We next tested whether actin cables could also be found throughout mitosis using the previously used marker GFP-CHD (Rng2), expressed under control of the inducible nmt41 promoter. We found that the proportion of early mitotic, midmitotic, and late mitotic cells with actin cables organized along the long axis was slightly reduced in cells expressing GFP-CHD (Rng2; Fig. 4, B and C) compared with control cells expressing LAGFP and Utr-CH-GFP (Fig. 4 C). The number of visible cables was particularly reduced for shorter induction times of GFP-CHD, in which fluorescence signals were weaker (Fig. 4 C). In addition, in time-lapse microscopy, the GFP-CHD signal was rapidly bleached. To enable unambiguous evaluation of the CHD probe, we generated a strain in which GFP-CHD was expressed under control of the constitutive act1 promoter. Cells expressing Pact1-GFP-CHD exhibited slightly slower growth and a weak cytokinesis defect (Fig. 1 D and Fig. 4 D). In addition, actin cables in Pact1-GFP-CHD cells were even more stabilized than in Pnmt41-GFP-CHD cells (Fig. S2 D). Time-lapse imaging of actin cable dynamics in Pact1-GFP-CHD cells confirmed that during actomyosin ring assembly, nonmedial actin cables migrate toward the cell division site and are incorporated into the actomyosin ring (Fig. 4, E and F; Video 5, right; and Video 6). Notably, GFP fluorescence in the cell middle of elongated cdc25-22 cells was more pronounced for Pact1-GFP-CHD than for the other markers (Fig. 4 F). In summary, our results indicate that nonmedial actomyosin cables are incorporated into the actomyosin ring, and this can be observed using LAGFP, GFP-CHD, or Utr-CH-GFP as probes for F-actin.

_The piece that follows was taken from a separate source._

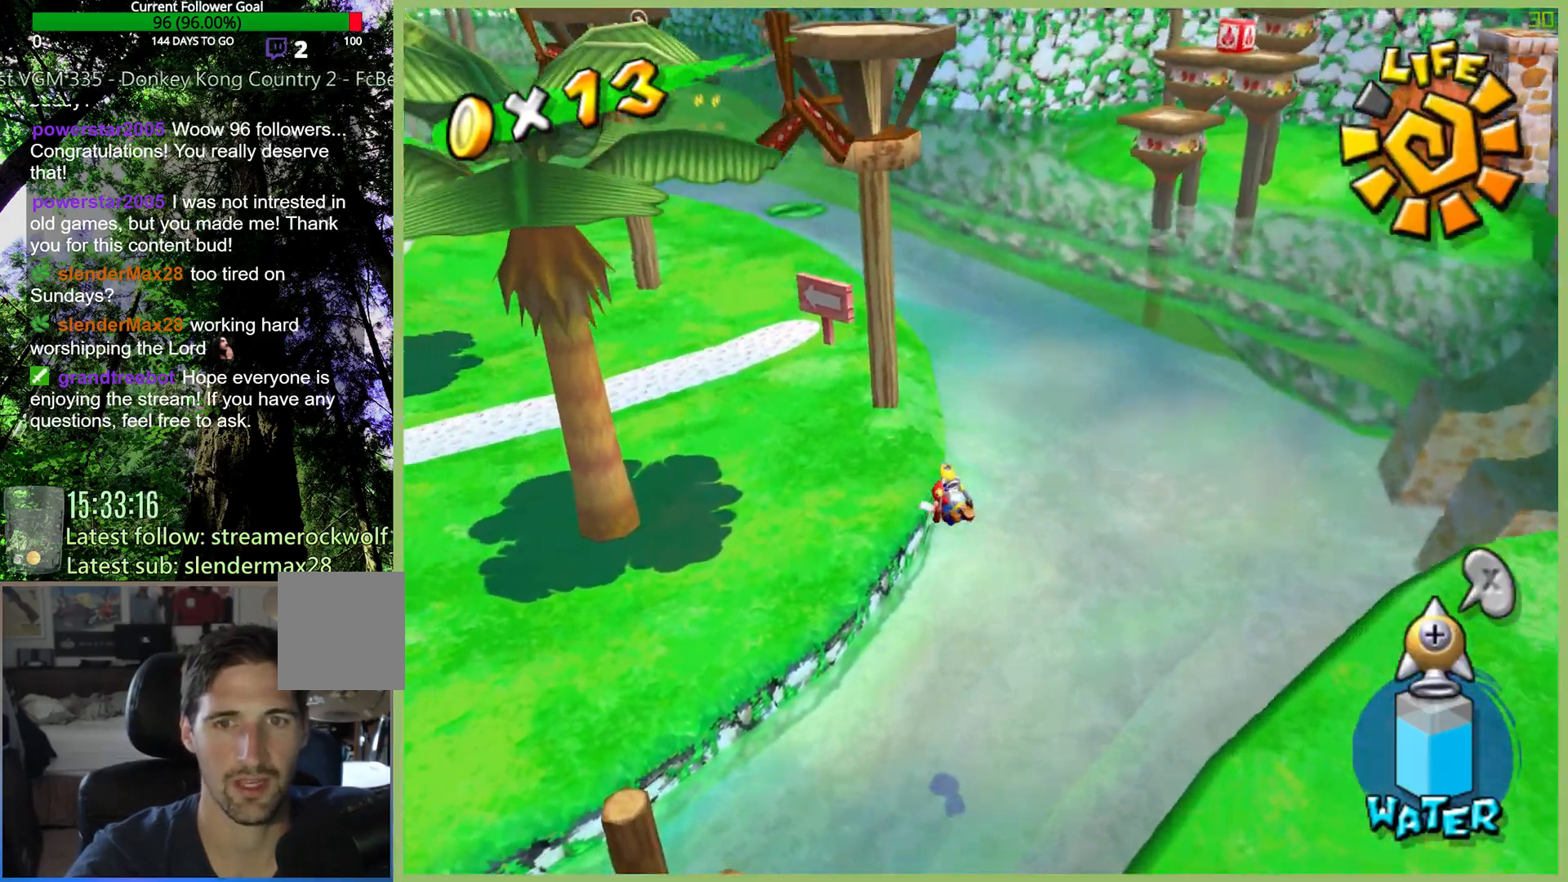
{"dt_ms": 500, "buttons": [], "left_stick": "up-left", "right_stick": "center", "button_events": []}
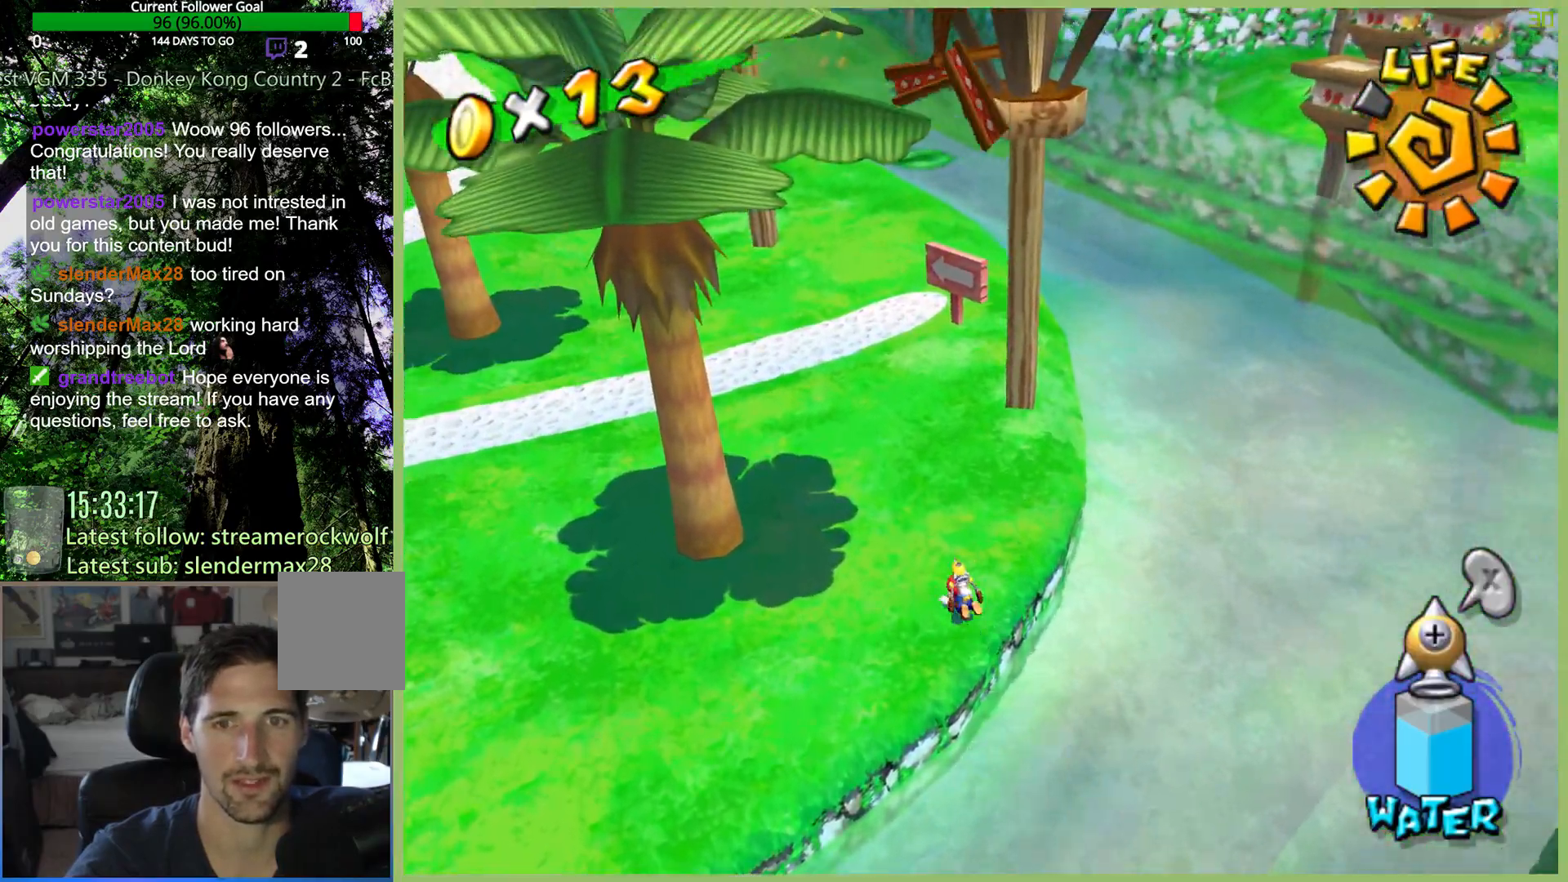
{"dt_ms": 500, "buttons": [], "left_stick": "up", "right_stick": "down", "button_events": []}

We next addressed the relationship between medially placed nodes (containing myosin II, formins, and Cdc15p) and actin cables. We therefore performed fast time-lapse microscopy of cells coexpressing LAmCh and the myosin II marker Rlc1p-3GFP. In this experiment, single-plane images were acquired every 1.3 s to provide a high time resolution of the process. In these cells, it was clear that the actin migrated toward the Rlc1p-3GFP node–containing medial region of the cell (Fig. 5 A and Video 7). TIRFM performed with a similar strain provided examples of capture and buckling of LAGFP-labeled actin cables by Rlc1p-mCh–containing nodes (Fig. 5 B).

Figure 5.

Figure 5.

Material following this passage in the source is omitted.